C'est une vision centrée sur l'Etat, tenant peu compte de l'influence croissante d'autres commanditaires de la recherche publique. Dès 2007, forts de l'analyse des dynamiques des différents scénarios, nous étions convaincus que le poids croissant de ces autres acteurs -  grandes entreprises, mécènes, Union européenne, etc. - les amènerait inéluctablement à se coordonner pour maximiser l'utilité collective de la contribution de chacun, selon un modèle de disjonction généralisée qui est représenté ici à droite.

Concrètement, le CEA s'est, dès cette époque, inscrit dans cette perspective, ce qui lui a permis de se présenter en bonne position lors de la création récente des alliances pour la recherche, ces alliances auxquelles tous les acteurs se rallient aujourd'hui et apparaissent comme un premier pas vers ce modèle de disjonction généralisée, ce qui conforte la vision née des explorations de prospective.

Plus généralement, cette vision nous a incités à réfléchir sur l'évolution des jeux de pouvoir qui vont apparaître dans la gouvernance publique , du fait de ces alliances d'intérêt entre des sphères publiques et privées qui s'interpénètrent de plus en plus. Cette dernière observation sur l'évolution des gouvernances nous fournit une transition facile vers ce que l'expérience du CEA peut modestement apporter aux réflexions prospectives du Sénat.

Je ferai deux suggestions. La première suggestion renvoie à ce schéma qui présentait les trois grandes formes de prospective. On a toujours tendance à s'investir préférentiellement dans l'une ou l'autre des formes de prospective. Il faut donc être attentif aux impasses qu'on pourrait faire en matière d'exploration du futur. Bien évidemment, dans le droit fil de ce que j'ai présenté, j'attire votre attention sur les jeux d'acteurs et de pouvoir liés aux multiples évolutions institutionnelles que nous connaissons aujourd'hui. Bien sûr, le Sénat n'échappera pas aux impacts de ces évolutions.

D'où ma seconde suggestion que le Sénat ne s'oublie pas lui-même dans ses réflexions sur l'avenir . J'observe d'ailleurs une certaine analogie avec la situation du CEA qui, partant d'un ancrage exclusif au niveau national, s'inscrit de plus en plus dans le jeu multi-acteurs avec d'un côté l'Europe, de l'autre les territoires. La mise en oeuvre du traité de Lisbonne d'un côté, la réforme des collectivités de l'autre, constituent deux évolutions majeures qui vont nécessairement impacter le positionnement du Sénat .

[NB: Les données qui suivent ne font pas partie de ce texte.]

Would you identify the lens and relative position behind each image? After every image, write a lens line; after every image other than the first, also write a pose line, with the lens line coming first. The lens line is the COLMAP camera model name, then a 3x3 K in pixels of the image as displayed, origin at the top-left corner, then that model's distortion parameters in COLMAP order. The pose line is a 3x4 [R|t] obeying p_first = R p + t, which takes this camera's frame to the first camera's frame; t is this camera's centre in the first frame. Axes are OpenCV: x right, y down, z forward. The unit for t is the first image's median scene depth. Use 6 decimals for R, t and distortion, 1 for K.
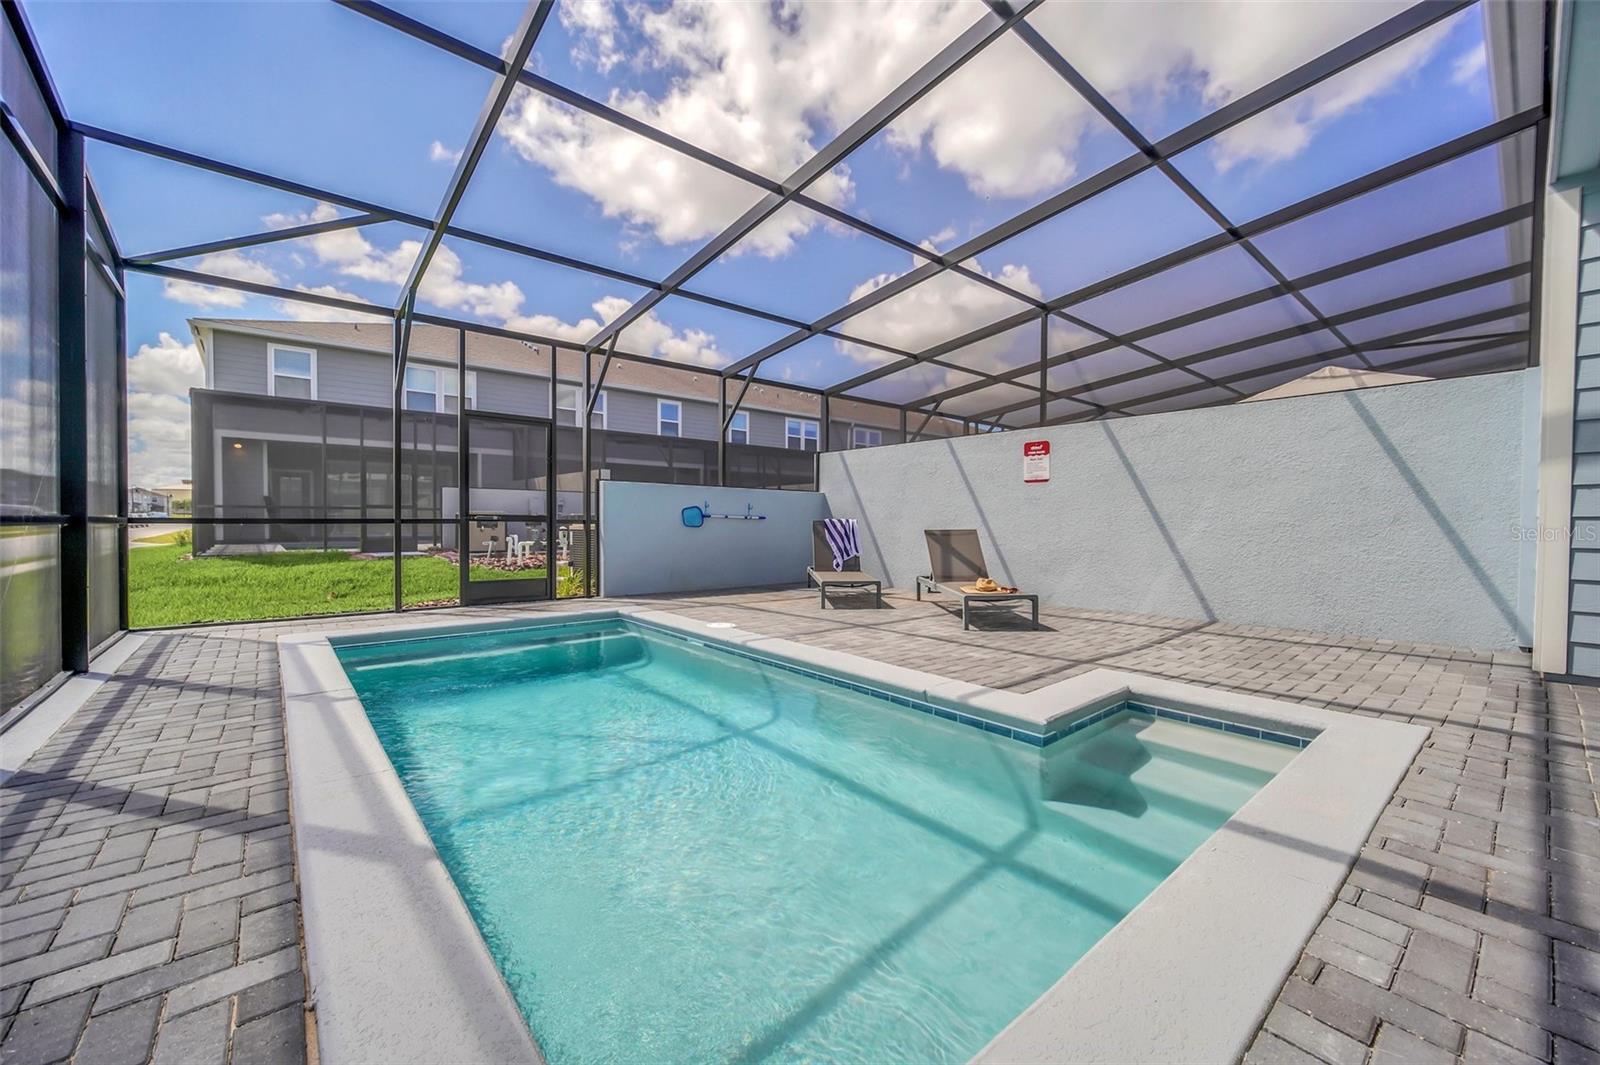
lens RADIAL K [[651.5, 0, 781.3], [0, 651.5, 535.2], [0, 0, 1]] dist [0.000528, 0.000233]
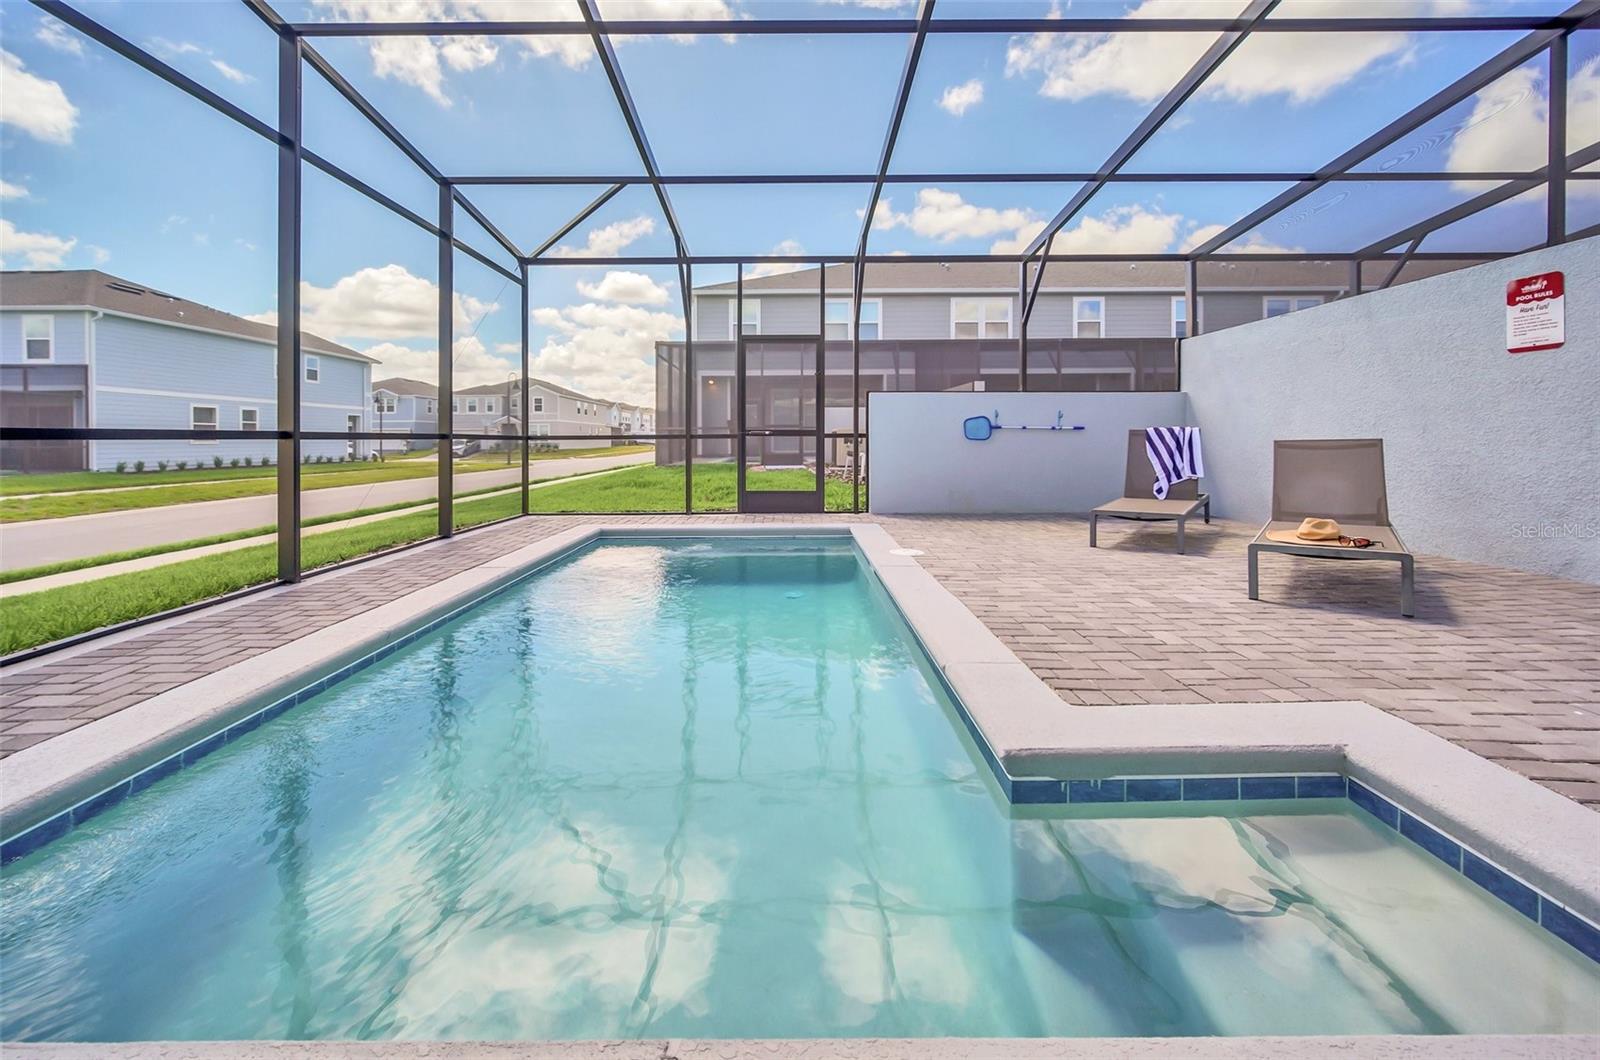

Par exemple, on dit que le pouvoir des parlements nationaux est renforcé par le traité de Lisbonne. Mais est-ce avec un fonctionnement identique à celui d'aujourd'hui ? Que faut-il faire pour se saisir de cette opportunité ? Quels nouveaux équilibres pourraient s'établir entre les fonctions législatives et de contrôle ? Quelle internationalisation de l'action du Sénat faudrait-il envisager ? Quelles alliances pourraient s'avérer utiles au niveau européen ?

J'esquisse déjà des déterminants. Reste à choisir les hypothèses et à construire les scénarios, mais là, je m'arrête parce qu'ici, c'est vous les experts. Je vous remercie de votre attention.

Philippe POULETTY

J'ai bien aimé la présentation de Monsieur David, mais j'ai été très frappé qu'il ait présenté l'ANR comme une agence de programmation de la recherche, ce qu'elle n'est absolument pas. C'est une agence de financement. Le choix de ses mots illustre bien la résistance des grands organismes, dont le CEA, à la politique de financement par projet de l'ANR, où on découple le financement des employeurs de chercheurs pour éviter les conflits d'intérêts.